Finance Ministry experts conducted simulations as to the outcome of the budgetary revenues in case tax quotas of 16%, 18% or 19.6% were introduced. These quotas, however, did not take into account the increased deductions the Social-Democrat Government would grant to compensate the losses the low-income taxpayers would sustain in case a quota above 18%, the current minimal quota, was introduced.



The single quota idea started being debated throughout June-July and is supported by Prime Minister Adrian Nastase. It was also discussed with the PSD (Social Democrat Party) MPs. The only obstacle in the way of enacting such a fiscal reform measure would be International Monetary Fund's opposition, as its mission that was in Bucharest in August was not notified of this plan, so that the Fund is now demanding explanations and guarantees the budgetary revenue targets will be attained.



Nastase is leaning towards an 18% quota, which would entail higher costs for the budget.



The single quota will benefit those with high-wages first of all, but these wages should be registered in their employment books, though.
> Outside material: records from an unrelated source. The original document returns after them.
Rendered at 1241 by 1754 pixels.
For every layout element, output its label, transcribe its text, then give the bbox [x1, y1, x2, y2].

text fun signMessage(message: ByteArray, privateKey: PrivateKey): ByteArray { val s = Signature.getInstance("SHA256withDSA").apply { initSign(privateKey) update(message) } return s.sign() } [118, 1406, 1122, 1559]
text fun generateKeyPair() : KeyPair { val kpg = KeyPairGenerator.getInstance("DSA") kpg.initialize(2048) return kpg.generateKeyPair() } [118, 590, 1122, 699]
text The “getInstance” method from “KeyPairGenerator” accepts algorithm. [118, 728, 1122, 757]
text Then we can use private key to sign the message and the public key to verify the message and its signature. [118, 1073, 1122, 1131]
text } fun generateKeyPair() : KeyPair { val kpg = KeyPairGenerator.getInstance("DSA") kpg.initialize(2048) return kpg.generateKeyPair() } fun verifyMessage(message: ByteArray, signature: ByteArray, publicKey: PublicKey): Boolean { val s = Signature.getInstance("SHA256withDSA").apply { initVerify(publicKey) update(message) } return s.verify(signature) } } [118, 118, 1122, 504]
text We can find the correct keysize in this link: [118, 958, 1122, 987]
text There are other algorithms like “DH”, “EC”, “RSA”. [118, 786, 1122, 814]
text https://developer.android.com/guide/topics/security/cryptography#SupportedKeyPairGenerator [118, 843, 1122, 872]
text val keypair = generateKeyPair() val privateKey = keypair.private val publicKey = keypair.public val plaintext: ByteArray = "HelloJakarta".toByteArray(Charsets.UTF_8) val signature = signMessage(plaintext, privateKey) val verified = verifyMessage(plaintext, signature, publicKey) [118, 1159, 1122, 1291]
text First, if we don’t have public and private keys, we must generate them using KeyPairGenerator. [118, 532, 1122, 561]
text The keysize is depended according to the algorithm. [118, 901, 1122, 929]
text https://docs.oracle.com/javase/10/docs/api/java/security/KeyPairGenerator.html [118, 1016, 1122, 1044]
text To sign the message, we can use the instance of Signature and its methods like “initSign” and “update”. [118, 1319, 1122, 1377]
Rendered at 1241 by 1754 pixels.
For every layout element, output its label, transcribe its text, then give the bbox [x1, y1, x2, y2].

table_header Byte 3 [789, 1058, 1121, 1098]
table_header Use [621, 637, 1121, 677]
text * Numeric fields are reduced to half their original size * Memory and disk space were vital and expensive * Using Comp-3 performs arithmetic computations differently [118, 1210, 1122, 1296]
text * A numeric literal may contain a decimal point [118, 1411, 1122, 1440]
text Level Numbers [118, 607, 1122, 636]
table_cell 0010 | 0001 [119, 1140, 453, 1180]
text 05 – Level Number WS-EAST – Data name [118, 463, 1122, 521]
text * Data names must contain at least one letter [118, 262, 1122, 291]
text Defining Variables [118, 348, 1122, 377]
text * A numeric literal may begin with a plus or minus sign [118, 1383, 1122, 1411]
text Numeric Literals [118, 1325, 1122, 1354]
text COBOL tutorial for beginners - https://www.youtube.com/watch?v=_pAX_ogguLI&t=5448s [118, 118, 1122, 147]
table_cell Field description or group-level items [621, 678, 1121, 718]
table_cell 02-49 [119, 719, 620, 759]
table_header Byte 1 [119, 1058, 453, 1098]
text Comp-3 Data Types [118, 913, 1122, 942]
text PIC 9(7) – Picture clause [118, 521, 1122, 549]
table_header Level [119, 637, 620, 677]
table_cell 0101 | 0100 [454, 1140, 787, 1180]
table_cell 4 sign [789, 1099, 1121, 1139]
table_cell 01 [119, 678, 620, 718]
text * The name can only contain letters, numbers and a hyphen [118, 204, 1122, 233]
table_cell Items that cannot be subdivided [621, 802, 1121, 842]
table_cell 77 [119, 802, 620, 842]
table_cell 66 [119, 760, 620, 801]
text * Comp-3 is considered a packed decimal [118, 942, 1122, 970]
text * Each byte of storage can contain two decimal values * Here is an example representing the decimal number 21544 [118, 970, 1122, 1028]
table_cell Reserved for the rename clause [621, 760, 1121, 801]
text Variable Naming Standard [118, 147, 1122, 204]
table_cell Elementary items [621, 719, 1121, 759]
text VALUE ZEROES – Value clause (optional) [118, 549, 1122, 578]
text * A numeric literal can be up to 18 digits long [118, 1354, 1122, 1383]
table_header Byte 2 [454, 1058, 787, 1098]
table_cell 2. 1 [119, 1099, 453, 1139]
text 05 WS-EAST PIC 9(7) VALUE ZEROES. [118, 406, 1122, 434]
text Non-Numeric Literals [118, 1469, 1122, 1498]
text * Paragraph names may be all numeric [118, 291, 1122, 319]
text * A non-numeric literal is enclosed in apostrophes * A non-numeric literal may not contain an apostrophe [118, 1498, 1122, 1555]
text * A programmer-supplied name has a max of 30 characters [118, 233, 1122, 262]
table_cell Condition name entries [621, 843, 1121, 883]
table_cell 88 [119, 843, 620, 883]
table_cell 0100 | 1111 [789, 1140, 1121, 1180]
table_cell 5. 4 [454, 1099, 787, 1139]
"Introducing a single quota will cut the administration costs and ensure higher incomes for employees, as it will come with regressive deductibilities," Finance minister Mihai Tanasescu said.



The proposition will be included in the Fiscal Code draft set to enforce as of January 1, 2004.



The Finance minister explained a 22-24% taxation quota would come with a deduction that would gradually decrease reversely proportional with the amount of income, so that the employees would not get less money than they used to.



For instance, the deductibility basis for a gross salary of up to 12 million ROL should increase from 1.8 million ROL to 3.5 million ROL, while the incomes up to 25 million ROL should get a 2 million ROL deductibility. There will be no more deductions beyond this amount.